Das Gelände befindet sich nahe Alcúdia auf einem Grundstück des Fusion-19-Besitzers Juan Ávila. Dessen Grupo Bulevard gehören noch mehrere Restaurants, die ebenfalls davon profitieren. Neben Gemüse, Kräutern und essbaren Blumen gibt es dort auch schon seit Langem Bäume mit Feigen, Zitronen, Orangen, Granatäpfeln, Quitten und anderen Obstsorten. „Wir haben alleine zehn verschiedene Feigensorten, deren Reife sich zeitlich ein wenig verteilt, sodass wir eigentlich fast immer Feigen zur Verfügung haben.“ Mit Paco, dem Bauern, der sich um die etwa 450 Quadratmeter Garten und die Bäume kümmert, bespricht sich Hoebeeck auch über das von ihm benötigte Gemüse, insgesamt sind es etwa 30 verschiedene Varianten.

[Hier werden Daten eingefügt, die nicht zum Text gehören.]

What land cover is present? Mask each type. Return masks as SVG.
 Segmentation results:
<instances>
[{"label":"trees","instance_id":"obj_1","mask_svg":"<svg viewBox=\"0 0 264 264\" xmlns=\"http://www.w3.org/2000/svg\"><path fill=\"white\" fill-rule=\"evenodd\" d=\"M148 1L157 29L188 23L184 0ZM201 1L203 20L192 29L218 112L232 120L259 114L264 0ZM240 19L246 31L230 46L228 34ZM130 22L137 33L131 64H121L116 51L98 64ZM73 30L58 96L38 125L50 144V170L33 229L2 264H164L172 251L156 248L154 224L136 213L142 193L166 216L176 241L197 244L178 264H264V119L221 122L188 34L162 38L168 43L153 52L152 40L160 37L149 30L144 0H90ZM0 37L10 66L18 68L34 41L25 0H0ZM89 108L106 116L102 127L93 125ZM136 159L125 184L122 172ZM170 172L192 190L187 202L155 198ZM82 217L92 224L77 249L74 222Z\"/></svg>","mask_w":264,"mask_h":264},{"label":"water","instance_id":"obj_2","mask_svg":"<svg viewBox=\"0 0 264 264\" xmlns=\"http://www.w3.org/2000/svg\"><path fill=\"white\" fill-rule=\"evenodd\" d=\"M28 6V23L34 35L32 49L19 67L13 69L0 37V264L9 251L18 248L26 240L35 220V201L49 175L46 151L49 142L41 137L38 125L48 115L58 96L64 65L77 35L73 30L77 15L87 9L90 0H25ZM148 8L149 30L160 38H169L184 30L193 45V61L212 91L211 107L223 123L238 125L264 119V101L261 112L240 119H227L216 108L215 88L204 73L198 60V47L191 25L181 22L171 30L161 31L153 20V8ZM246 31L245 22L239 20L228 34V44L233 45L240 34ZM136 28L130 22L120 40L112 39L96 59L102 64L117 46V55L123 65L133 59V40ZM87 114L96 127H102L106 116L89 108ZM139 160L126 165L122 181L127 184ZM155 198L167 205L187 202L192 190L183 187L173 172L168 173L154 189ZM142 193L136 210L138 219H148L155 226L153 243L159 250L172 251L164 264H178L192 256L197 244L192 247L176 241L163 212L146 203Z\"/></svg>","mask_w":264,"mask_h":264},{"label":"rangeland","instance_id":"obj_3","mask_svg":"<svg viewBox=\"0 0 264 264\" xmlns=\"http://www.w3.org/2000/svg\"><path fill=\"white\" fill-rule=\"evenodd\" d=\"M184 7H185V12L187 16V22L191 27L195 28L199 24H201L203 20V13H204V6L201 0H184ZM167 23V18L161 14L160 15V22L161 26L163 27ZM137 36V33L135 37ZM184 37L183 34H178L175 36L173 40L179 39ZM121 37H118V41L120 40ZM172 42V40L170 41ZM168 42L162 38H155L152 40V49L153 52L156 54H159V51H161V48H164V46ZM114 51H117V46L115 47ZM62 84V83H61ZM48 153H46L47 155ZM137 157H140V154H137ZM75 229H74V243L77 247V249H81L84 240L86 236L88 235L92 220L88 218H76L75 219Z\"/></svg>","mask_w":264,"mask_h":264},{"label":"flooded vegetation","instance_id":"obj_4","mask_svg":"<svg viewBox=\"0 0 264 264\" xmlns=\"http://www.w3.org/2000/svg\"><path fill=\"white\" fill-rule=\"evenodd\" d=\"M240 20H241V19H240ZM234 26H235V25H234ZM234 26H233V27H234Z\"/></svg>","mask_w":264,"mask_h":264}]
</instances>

Nahezu alles wird vom Fusion 19, dem Gaikan und den anderen Lokalen der Gruppe direkt genutzt, der Rest wird eingemacht zu Konfitüren oder Chutneys. Auch die Karte des Fusion 19 ist nun auf die saisonalen Ernten abgestimmt, ein Gericht heißt etwa huerto (Gemüsegarten) und kombiniert Tomaten, Aubergine und Möhren. Hoebeeck holt die Gemüsekisten persönlich ab, weil er dann noch eine Zeit im Garten verbringen kann. Das entspanne ihn, sagt er.

fusion19.com

Jordi Cantó. Nele Bendgens

Jordi Cantó, Restaurants im Castell de Son Claret

Auch im Luxushotel Castell Son Claret bei Es Capdellà machte man sich schon lange Gedanken um Nachhaltigkeit, einen eigenen Nutzgarten und soziale Verantwortung. Die Lösung: Um die Bewirtschaftung kümmert sich die Stiftung Esment (früher Amadip Esment), die Menschen mit geistiger Behinderung unterstützt und auf Mallorca auch Ausbildungsprogramme, Cafés, eine Druckerei sowie andere Projekte betreibt. Die Mitarbeiter kümmern sich um die Anlage und Pflege des hoteleigenen, fast 5.000 Quadratmeter großen Nutzgartens und um die Erzeugnisse der schon existierenden Bäume, wie etwa Oliven, Feigen, Zitronen oder Orangen.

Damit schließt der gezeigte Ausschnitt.